Persistencia de la acacia

Antonio López Ortega
 

 

(A modo de poética)

 

 

La reseña familiar es esquiva cuando imagina mi rostro de infancia. Quiere verlo redondo, apaciguado, expectante. Mi madre postula una fotografía: un marinerito sentado en una poltrona, con franela a rayas y boina torcida; mi padre remite a otra instancia: un Tarzán niño, semidesnudo o en pañales, las piernas encajadas en la horqueta de una acacia en flor. Las edades son difusas, o no coinciden del todo: en unas soy un varoncito de tres años, en otras un bebé de seis meses. Y a partir de un momento dado, todo se mezcla: no sé si es el marinerito el que está en la acacia, o si es el bebé el que está en la poltrona, chupándose el dedo. A estas alturas, ya el retrato originario es uno solo, con protagonistas varios. Mi madre defiende la poltrona, mi padre la acacia, y cada quien vela por su imagen, quizás porque un recuerdo borroso siempre será preferible al olvido. No tengo señuelos claros, y a estas edades ya no quisiera tenerlos; prefiero la confusión, la alternancia, que alimento a través de las visiones de mis antecesores. Puedo postular un marinero en pañales, puedo postular una poltrona subida a una acacia (atalaya del vigía que nunca seré), puedo postular una rama encendida que entra por cualquier ventana hasta llegar a la poltrona.

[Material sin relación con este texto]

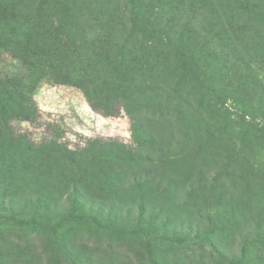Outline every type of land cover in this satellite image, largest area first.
Listing matches in <instances>:
<instances>
[{
  "label": "rangeland",
  "instance_id": "rangeland-1",
  "mask_svg": "<svg viewBox=\"0 0 264 264\" xmlns=\"http://www.w3.org/2000/svg\"><path fill=\"white\" fill-rule=\"evenodd\" d=\"M3 1L6 0H0V5ZM79 1L84 4L77 14L78 17L85 18V22L75 24L74 21L69 22L73 24L70 29L72 31H69L72 35L71 50H68L65 55L74 56V59L70 63L61 65L64 70L72 72L70 76L73 82L57 81L59 78L56 79L53 75V77L45 75L41 82H36L35 75L31 76L28 70L26 71L20 62L12 57L8 42L5 40L6 36L0 40V77L8 78L18 75L26 79L29 85L34 84V89L29 90V95L39 115L34 123L23 122L20 112L13 114L12 110L8 109V105L3 104L5 109L0 117L10 120L14 137L16 134L23 133L27 134L32 144L40 145L55 141L70 149L96 139L115 140L128 146L133 145L128 114L121 110L114 116H105L102 110H93L85 96L86 92H91L92 86L87 82L81 84L75 81L83 70H88V59L92 56L132 58L143 55L142 47H145L143 44L145 38L142 31L141 33L135 31L140 29V22L135 19V28L131 18V13L135 11H138L135 13L141 12L143 17L151 16L153 24L149 26L154 25L157 32L166 37L165 45L170 51L180 49L183 37H190L193 45L192 52L194 50L196 55L198 53V56H202L203 34L214 32V35L222 36L215 40L217 49L220 45L222 46L217 50L221 59L219 62L221 70L225 71L227 64L225 58L231 59V63L235 65L236 62L230 56L233 49H238L246 56H252L253 62L256 58L262 61V56L259 55L264 54V28L260 26L257 17H261L259 14H264V0H258V5L253 4L251 0H246L247 3L245 0L229 2L216 0L212 4L213 16L210 20L212 25L202 21V0H138L136 3L133 2L134 5L128 0ZM17 3H21L19 8L15 9L20 19L22 16L31 18L34 7L38 6L34 0L23 2L15 0V4ZM207 7L211 8L210 5ZM242 7L243 14L233 16L232 11L239 12ZM255 13L258 14L254 16ZM6 25L8 24L3 18H0V29H5ZM223 36L229 41L225 42ZM64 48L66 49L65 46ZM210 52L212 53V50ZM257 52L258 56H256ZM75 70L81 72L77 73ZM258 72L264 80V70L258 68ZM85 74H91V71H86ZM86 77L89 78L88 75ZM154 84L155 81L151 85L154 86ZM172 86V84L166 85L163 88L161 99L174 109H181L183 111L181 114L184 113L180 118L178 115L171 116L172 120L174 119L172 151H176L179 159L183 160L180 163L184 164L173 165L166 169L167 178L174 182L173 193L165 194L155 201L156 205L154 204L155 207H153L157 212L143 214L144 227L149 217L153 216V232L168 238L154 248L156 249L153 254L154 259L161 264L159 257L165 259V264H236L239 263V256H243L244 253L246 261L241 264H264V245H262L264 241V146L253 150L249 144L239 141L238 131H236L235 137H238V141L230 143L228 140L227 144L214 149L219 154L218 167L211 161L206 162L207 164L202 163V161L205 162L202 159V153L196 160L194 156L190 160L193 147L189 144L183 146L185 140L181 138L186 128L183 127L184 130L181 132L177 128L184 122L192 124L193 130L190 131L194 134L192 140H202V134L205 135L202 131V114L206 115V112L204 108L203 111L200 109L199 98L192 100L189 88L179 89L168 99L166 93L173 91ZM216 89V92L212 94L213 102L221 103L223 105L221 113L227 114L234 120L230 124V129L236 126V120L238 124L243 123L240 119L244 114L247 115L246 121L250 124V126L242 124L247 132L252 128L253 118L259 125H264L263 107L256 103L249 104L243 98L229 97L228 93L223 91L224 87L220 85ZM24 91L27 90L24 89ZM25 93L27 97V92ZM225 96L228 98L225 99ZM1 128L0 123V157L2 153L5 154L8 151L2 147V143L10 135ZM239 131L242 132V130ZM196 148L199 147L196 146ZM10 158L9 154L5 157L8 161L0 162V179L2 177L0 217L11 215L26 225L13 231L8 224L0 225V264H51L48 260L49 253L44 250L47 236L42 232H45V229L48 230V225L53 226L55 222L62 224L60 216L66 213L62 207L66 208L68 198L64 197L59 201L61 210L58 212H47L46 209L35 212L28 205L25 207L26 195L23 191L19 193L16 189L5 190L8 185L5 183L4 175L9 168L1 166L3 164L10 166L11 163L16 162L12 159L10 161ZM17 163V165L12 164L16 169L24 167V161ZM226 164L230 166L228 170L224 169ZM218 172L219 179L215 176ZM238 175L240 177H236ZM215 178L218 179L216 182H214ZM140 179L141 182L146 180L145 177ZM203 180L208 182L205 183L206 186L210 185V188H213L210 194L207 192L205 201H202ZM122 183L126 187L129 186V181L125 180ZM7 193L6 203L2 205V197H5ZM56 195L57 193L54 196ZM53 198L58 199V197ZM12 209L13 212H11ZM139 213L137 211L118 212L119 215L113 214L114 224H103L105 228L120 230L123 226L122 222L130 221L134 225ZM104 216L99 212H76L73 216L72 230L74 231L69 229L71 231L69 235L76 246L84 248V252L87 253L86 262L151 264L149 257L140 259L125 241H119L114 237L108 239L101 234V227L97 228L94 217L99 220ZM206 233L210 234L206 236ZM60 264H69V262L61 259Z\"/></svg>",
  "mask_w": 264,
  "mask_h": 264
},
{
  "label": "trees",
  "instance_id": "trees-1",
  "mask_svg": "<svg viewBox=\"0 0 264 264\" xmlns=\"http://www.w3.org/2000/svg\"><path fill=\"white\" fill-rule=\"evenodd\" d=\"M23 1L25 0H20V2ZM34 1L38 3V6L34 7V14L31 18L22 16L21 19L18 12L15 13V9H18L21 3L15 4V0H6L1 3L0 18H3L8 25L5 29H0V40L6 36L5 40L8 42L12 57L18 60L31 76L35 75L36 82H41L45 75H53L56 79L59 78L57 81L63 83L73 82L70 76L72 72L64 70L61 65L70 63L74 59V56L65 55L68 50H71L72 35L69 31H72L70 29L73 24L69 22L74 21V24L85 22V18L78 17L77 14L84 3L79 0ZM128 1L132 2V5H134L133 2H138V0ZM214 1L216 0H202V21L204 23L211 24ZM219 1L229 2L230 0ZM251 1L258 5V0ZM245 2L247 3L246 0ZM135 12L131 13L134 27L135 19L140 22V29H135V31L138 33L142 31L145 38L143 40L145 47H142L143 55L132 58L92 56V59H88V70H83L75 81L81 84L87 82L92 86L91 92H86L85 96L93 110H102L105 116H114L121 110L128 114L133 145L128 146L115 140L99 139L77 145L75 149H70L55 141L35 145L28 140L27 134L19 133L14 137L10 120L4 119L3 116L0 117L1 130L5 129L10 133L9 138L5 142L2 141V147L8 151L1 154L0 162L8 161L5 157L9 154L10 161H16L10 166L6 164L1 166L9 168V173L4 175L8 187L4 189H16L19 193L23 191L26 195L25 207L28 205L35 212L41 209H46L47 212H58L61 210L59 201L64 197L68 198V204L64 202L67 204L66 208L62 207V210L66 212L60 216L62 224L55 222L53 226L48 225V230L45 229V232H42L47 236L44 250L49 253L48 260L51 264H60L61 259L67 260L69 264L91 263L85 260L87 253L84 252V248L76 246L69 235L71 232L69 229L74 228L73 216L76 212L104 214L105 216L100 217L99 220L94 217L97 222L96 226L101 227L103 236L108 239L114 237L119 241H125L140 259L149 257L151 264H161L154 259L153 254L156 250L154 248L168 238L153 232V216L149 217L144 227L142 225L143 214L144 212H157L154 209L155 201L165 194L173 193L174 182L167 178L166 169L173 165L184 164L180 163L183 160L179 159L176 151H172L174 119L171 118L173 115H178L180 118L184 113L181 114L183 112L181 109H174L162 101L161 92L166 85H173V91L166 93L168 99L179 89L189 88L192 100L199 98L200 109L203 111L204 108L206 112V115L202 114V131L205 133V135L202 134V140H192L194 135L190 132L193 130L192 124L184 122L177 128L179 132L186 128L181 138L185 140L183 146L189 144L193 147L190 160L193 156L196 160L202 153V159L205 161L202 163L211 161L218 167L219 154L214 149L227 144L228 140L230 143L238 141V137L239 141L249 144L253 150L264 146V125H259L253 118L252 128L247 132L242 124L249 126L250 124L246 121L247 115L244 114L240 119L243 123L238 124L236 120V126L230 129V124L234 120L230 119L227 114L221 113L223 105L216 101L213 102L212 95L218 89L216 87L220 85L224 87L223 91L227 92L229 97L243 98L249 104L256 103L264 108V80L258 72V68L264 70V54L259 55L262 56L261 62L258 58L253 62L252 56H246L238 49H233L230 56L236 63L234 65L231 59L225 58L227 64L224 71L219 65L221 59L217 53L222 46L219 44V49L215 46L217 45L216 38H222L221 35L217 34L220 36L218 37L213 34L214 32L203 34L202 56H198V53L196 55L194 50L192 52L193 45L190 37H183L180 49L170 51L165 45L166 37L157 32L154 25L149 26L153 24L151 16L143 17L141 12ZM232 12L233 16L243 14V7L239 9V12ZM256 14L258 13L254 16ZM259 16L261 17H257L258 22L264 28V14H259ZM83 31L87 32L85 29ZM223 38L225 42L229 41L225 36ZM86 71H91V74H85ZM154 81L155 84L152 86ZM33 89L34 84L29 85L26 79L18 75L8 78L0 77V115L5 109L3 104H7L8 109L12 110L11 113H21L23 122L34 123L39 115L29 95V90ZM24 92H27V97ZM228 96H225V99ZM236 131H238L237 138L235 137ZM245 138L248 139L245 140ZM196 146L201 150L195 149ZM21 160L24 161V167L16 169L12 164L17 165V162ZM228 167L230 166L226 164L224 169L228 170ZM215 176L219 179L220 173L218 172ZM142 177L146 178L145 182H141ZM217 178L214 182L218 180ZM125 180L129 181L127 187L122 183ZM1 182L2 177L0 187ZM205 183L208 182L203 180L202 201H205L208 193L213 191V188H210V185L206 186ZM55 193H57L56 196H54ZM7 197L8 193L2 197V205H5ZM53 197H58V199L54 200ZM205 207L202 209H206ZM136 211L140 213L134 225L126 221L127 224L121 223L123 226L120 230H113L110 227L105 228L103 224H114L113 214H118V212ZM2 223L8 224L11 231L26 225L11 215L0 217V225ZM35 223L37 224L36 221ZM209 234L206 233V236ZM262 243L264 245V241ZM245 257L244 253L243 256H239V263L236 264L245 262ZM159 259L162 264L166 263L164 258L159 257ZM101 264L106 263L101 262Z\"/></svg>",
  "mask_w": 264,
  "mask_h": 264
}]
</instances>
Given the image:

Era de esperar que los elementos se disiparan. La franelita de rayas la volví a encontrar en otra fotografía, franjas negras y blancas, pero esta vez estirada, cubriendo el pecho de un pirata. A la sazón, ese pichón de corsario tendría unos seis años y esgrimía un sable de palo, sin poder asustar a nadie. Me parece que en la fiesta carnestolenda de un club petrolero, el disfraz fue una solución de última hora, la madre siempre agitada, y de lo que sería el prospecto de Zorro, el héroe televisivo, terminó saliendo el pirata desganado, tristón. Asombra de la foto, sin embargo, el parche mal recortado, con tijeras gruesas, que hace del pirata un tuerto, y quizás un pañuelo rojo anudado de un lado de la cabeza, más ajustado de la cuenta. El niño ve por un solo ojo, y no sé si esa versión de la realidad le interesa, unilateral y fragmentaria.

De la poltrona solo hubo una muerte lenta. Formó parte del mobiliario que termina arrinconado en las esquinas que ya nadie transita. Hay allí un esplendor venido a menos, que pierde brillo conforme pasan los años. Si en Punta Cardón, lugar de nacimiento, fue el estigma envolvente que un trashumante corredor italiano vendía como la última apuesta veneciana, ya en Bachaquero, cinco años después, era la pista de aterrizaje de nuestros avioncitos o la montaña que escalaban nuestros soldados de plomo. De brazos gruesos y cuero repujado verdoso, la poltrona podía desaparecer al más obeso. Era un artefacto mullido, que absorbía hacia las profundidades, finalmente incómodo para cualquier visitante, que envejecía con cierta nobleza. Hay que tratar de imaginársela, en los últimos años, desvencijada, con el cuero desvaído y las hilachas al aire libre, algún resorte se desprende de su regazo como el brazo que se estira para no morir al fondo del foso, en donde terminan tirando al cadáver, héroe de guerra que ya nadie recuerda.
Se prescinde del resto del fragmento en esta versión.